Requirement:
Pull every line holding the string "nuovo" from the records below.

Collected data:
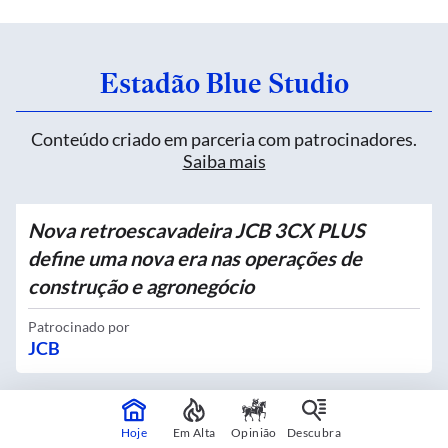
Estadão Blue Studio
Conteúdo criado em parceria com patrocinadores.
Saiba mais
Nova retroescavadeira JCB 3CX PLUS
define uma nova era nas operações de
construção e agronegócio
Patrocinado por
JCB
Quatro novos Bosques Urbanos recebem
Hoje
Em Alta
Opinião
Descubra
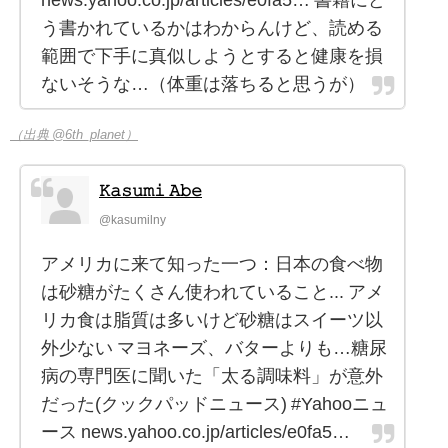
news.yahoo.co.jp/articles/e0fa5… 書籍にど
う書かれているかはわからんけど、読める
範囲で下手に真似しようとすると健康を損
ないそうな…（体重は落ちると思うが）
（出典 @6th_planet）
𝙺𝚊𝚜𝚞𝚖𝚒 𝙰𝚋𝚎
@kasumilny
アメリカに来て知った一つ：日本の食べ物
は砂糖がたくさん使われていること... アメ
リカ食は脂質は多いけど砂糖はスイーツ以
外少ない マヨネーズ、バターよりも…糖尿
病の専門医に聞いた「太る調味料」が意外
だった(クックパッドニュース) #Yahooニュ
ース news.yahoo.co.jp/articles/e0fa5…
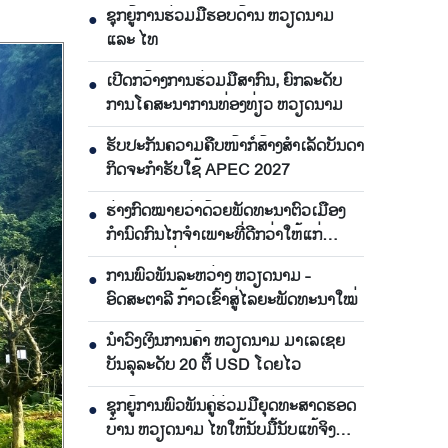
ຊຸກຍູ້ການຮ່ວມມືຮອບດ້ານ ຫວຽດນາມ
●
ແລະ ໄທ
ເປີດກວ້າງການຮ່ວມມືສາກົນ, ຍົກລະດັບ
●
ການໂຄສະນາການທ່ອງທ່ຽວ ຫວຽດນາມ
ຮັບປະກັນຄວາມຄືບໜ້າກໍ່ສ້າງສຳເລັດບັນດາ
●
ກິດຈະກຳຮັບໃຊ້ APEC 2027
ຮ່າງກົດໝາຍວ່າດ້ວຍພັດທະນາຕົວເມືອງ
●
ກຳນົດກົນໄກຈຳເພາະທີ່ດີກວ່າໃຫ້ແກ່
ນະຄອນ ໂຮ່ຈີມິນ
ການພົວພັນລະຫວ່າງ ຫວຽດນາມ -
●
ອົດສະຕາລີ ກ້າວເຂົ້າສູ່ໄລຍະພັດທະນາໃໝ່
ນຳ​ວົງ​ເງິນ​ການ​ຄ້າ ຫວຽດ​ນາມ ມາ​ເລ​ເຊຍ​
●
ບັນ​ລຸ​ລະ​ດັບ 20 ຕື້ USD ໂດຍ​ໄວ
ຊຸກ​ຍູ້​ການ​ພົວ​ພັນ​ຄູ່​ຮ່ວມ​ມື​ຍຸດ​ທະ​ສາດ​ຮອດ​
●
ບ້ານ ຫວຽດ​ນາມ ໄທ​ໃຫ້​ນັບ​ມື້​ນັບ​ແທ້​ຈິງ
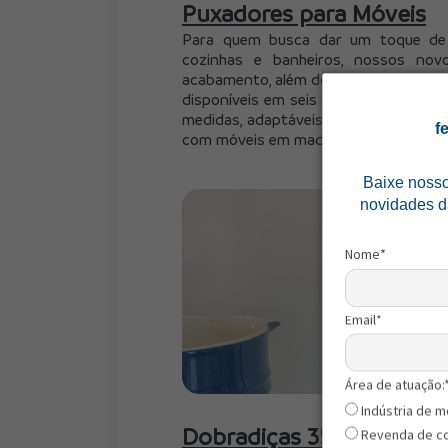
Puxadores para Móveis
Para quem busca dar um toque de mo
cozinhas e banheiros, nossos nov
acabamento, além do design elegante, 
disponíveis em seis modelos: 
Biata
, 
Br
medidas, adaptáveis a diversos estilos
f
com móveis em madeira e superfícies c
Baixe noss
novidades d
Nome*
Email*
Área de atuação:
Indústria de m
Dobradiças 35mm Ônix
Revenda de c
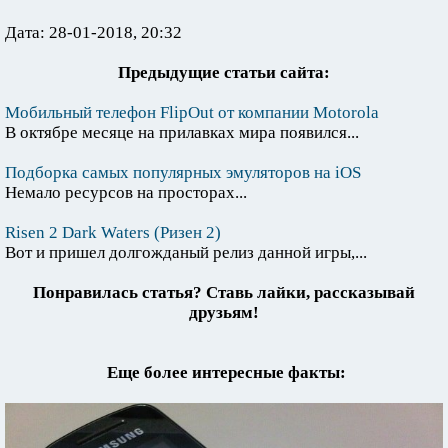
Дата: 28-01-2018, 20:32
Предыдущие статьи сайта:
Мобильный телефон FlipOut от компании Motorola
В октябре месяце на прилавках мира появился...
Подборка самых популярных эмуляторов на iOS
Немало ресурсов на просторах...
Risen 2 Dark Waters (Ризен 2)
Вот и пришел долгожданый релиз данной игры,...
Понравилась статья? Ставь лайки, рассказывай
друзьям!
Еще более интересные факты:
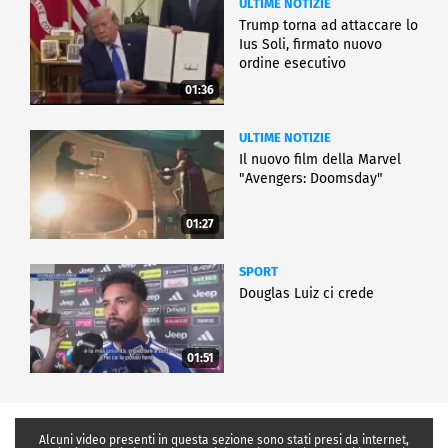
ULTIME NOTIZIE
Trump torna ad attaccare lo
Ius Soli, firmato nuovo
ordine esecutivo
01:36
ULTIME NOTIZIE
Il nuovo film della Marvel
"Avengers: Doomsday"
01:27
SPORT
Douglas Luiz ci crede
01:51
Alcuni video presenti in questa sezione sono stati presi da internet,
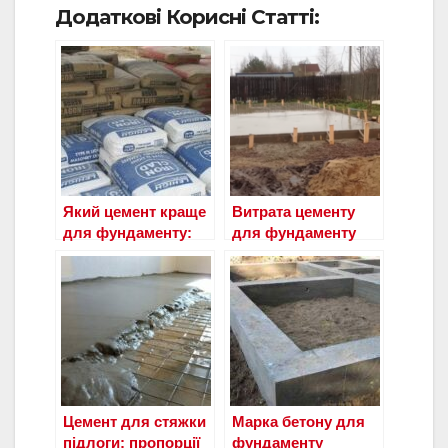
Додаткові Корисні Статті:
Який цемент краще
Витрата цементу
для фундаменту:
для фундаменту
марка, як вибрати
Цемент для стяжки
Марка бетону для
підлоги: пропорції
фундаменту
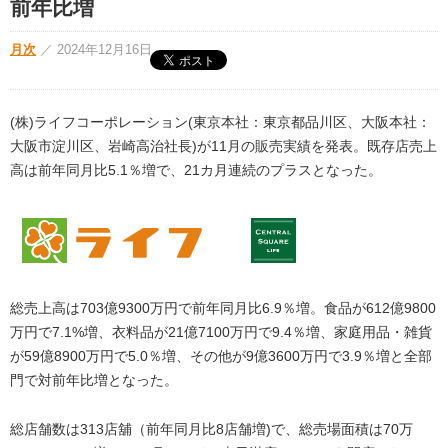
前年比増
月次
／
2024年12月16日
(株)ライフコーポレーション(東京本社：東京都品川区、大阪本社：
大阪市淀川区、岩崎高治社長)が11月の販売実績を発表。既存店売上
高は前年同月比5.1％増で、21カ月連続のプラスとなった。
総売上高は703億9300万円で前年同月比6.9％増。食品が612億9800
万円で7.1%増、衣料品が21億7100万円で9.4％増、家庭用品・雑貨
が59億8900万円で5.0％増、その他が9億3600万円で3.9％増と全部
門で対前年比増となった。
総店舗数は313店舖（前年同月比8店舗増)で、総売場面積は70万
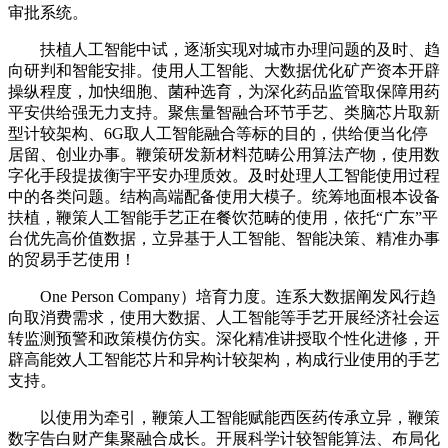
审批系统。
扶植人工智能中试，逐渐实现对城市办理问题的及时、趋
向研判和智能安排。使用人工智能、大数据优化矿产资本开辟
操纵程度，加快细胞、菌种选育，为深化药品监管取保障用药
平安供给强无力支持。聚焦量智融合环节手艺、类脑芯片取新
型计较架构、6G取人工智能融合等标的目的，供给便当化停
居留、创业办事。鞭策研发新材料范畴公用算法产物，使用数
字化手段提拔衡宇平安办理质效。及时处理人工智能使用过程
中的各类问题。结构高端配备使用大模子。统筹地面根本设备
扶植，鞭策人工智能手艺正在餐饮范畴的使用，依托“广东”平
台优先高价值数据，立异基于人工智能、智能决策、精准办事
的贸易手艺使用！
One Person Company）培育力度。连系大数据阐发风行趋
向取消费需求，使用大数据、人工智能等手艺开展经济社会运
转监测预警和政策模仿仿实。深化精准讲授取个性化进修，开
辟高能效人工智能芯片和异构计较架构，构成行业使用的手艺
支持。
以使用为牵引，鞭策人工智能赋能西医药传承立异，鞭策
数字告白财产集聚融合成长。开展科学计较智能算法、布局化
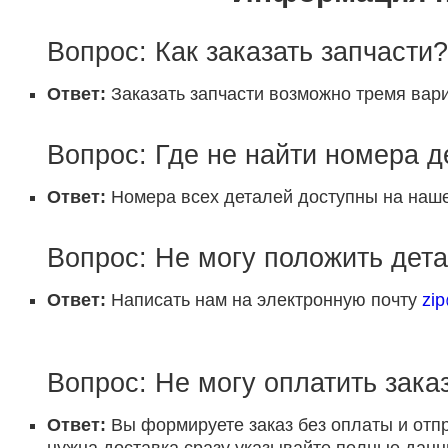
Вопрос: Как заказать запчасти?
Ответ:
Заказать запчасти возможно тремя вари
Вопрос: Где не найти номера 
Ответ:
Номера всех деталей доступны на наше
Вопрос: Не могу положить дета
Ответ:
Написать нам на электронную почту
zi
Вопрос: Не могу оплатить заказ
Ответ:
Вы формируете заказ без оплаты и отп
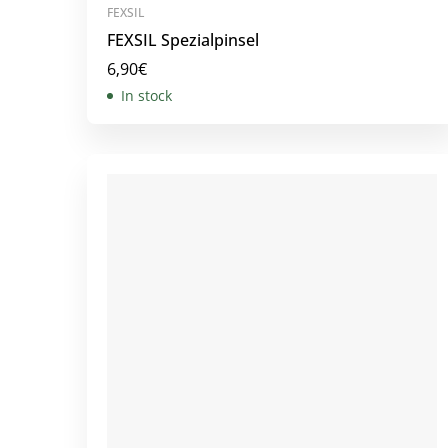
FEXSIL
FEXSIL Spezialpinsel
6,90
€
In stock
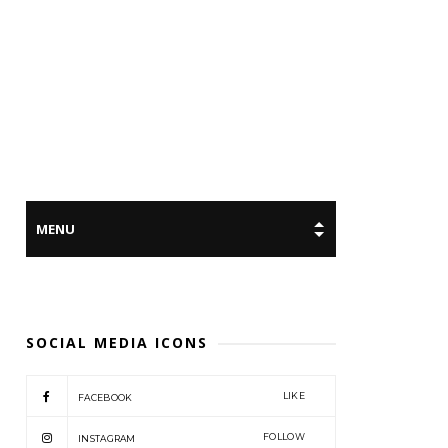
SOCIAL MEDIA ICONS
LIKE
FACEBOOK
FOLLOW
INSTAGRAM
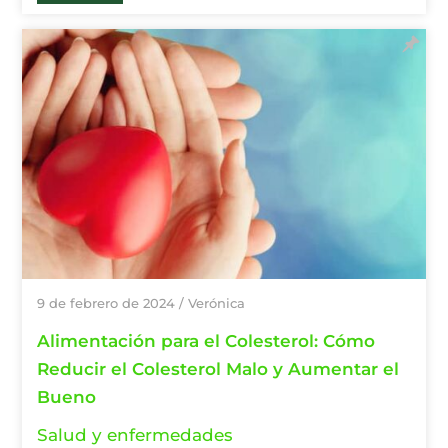
9 de febrero de 2024
/
Verónica
Alimentación para el Colesterol: Cómo
Reducir el Colesterol Malo y Aumentar el
Bueno
Salud y enfermedades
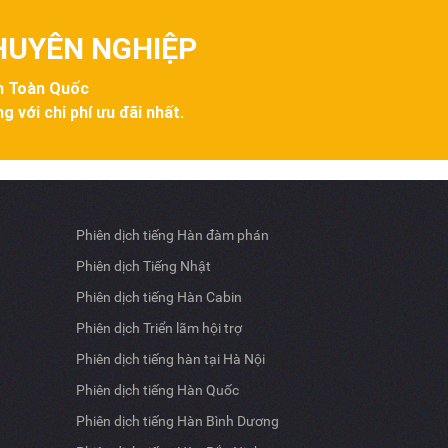
CHUYÊN NGHIỆP
ên Toàn Quốc
g với chi phí ưu đãi nhất.
Phiên dịch tiếng Hàn đàm phán
Phiên dịch Tiếng Nhật
Phiên dịch tiếng Hàn Cabin
Phiên dịch Triển lãm hội trợ
Phiên dịch tiếng hàn tại Hà Nội
Phiên dịch tiếng Hàn Quốc
Phiên dịch tiếng Hàn Bình Dương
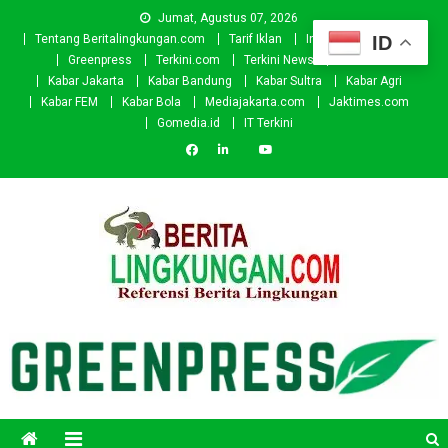
Skip
Jumat, Agustus 07, 2026
to
ID
Tentang Beritalingkungan.com
Tarif Iklan
Investor
Donasi
content
Greenpress
Terkini.com
Terkini News
Kabar.id
Kabar Jakarta
Kabar Bandung
Kabar Sultra
Kabar Agri
Kabar FEM
Kabar Bola
Mediajakarta.com
Jaktimes.com
Gomedia.id
IT Terkini
Beritalingkungan.com
Situs Berita Lingkungan Indonesia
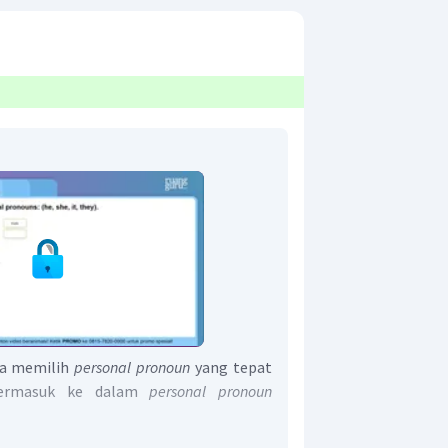
ta memilih
personal pronoun
yang tepat
termasuk ke dalam
personal pronoun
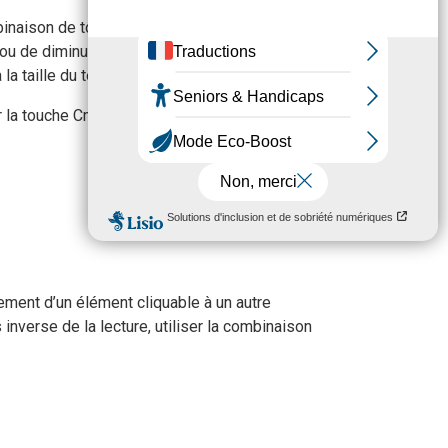
binaison de touches Ctrl + - permet quant à
u de diminuer la taille des caractères par
a taille du texte par défaut.
ar la touche Cmd pour effectuer les mêmes
vement d’un élément cliquable à un autre
inverse de la lecture, utiliser la combinaison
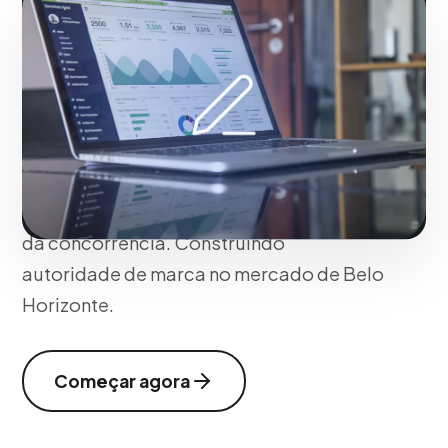
gráficas com base na identidade única de
sua marca em Belo Horizonte e no
comportamento de seus clientes ideais.
Nossa abordagem garante resultados
mensuráveis, perfeita adaptação às
novas tecnologias e táticas otimizadas
para dominar seu mercado e se destacar
da concorrência. Construindo
autoridade de marca no mercado de Belo
Horizonte.
Começar agora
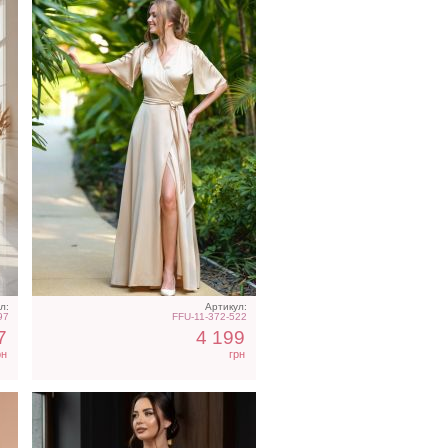
Длинное светлое
атласное платье большого
размера
л:
Артикул:
97
FFU-11-372-522
7
4 199
рн
грн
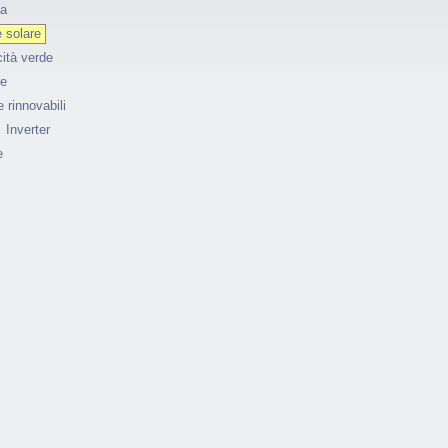
ia
 solare
cità verde
re
 rinnovabili
Inverter
e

Output:
Ius Soli, firmato nuovo
Il nuovo film della Marvel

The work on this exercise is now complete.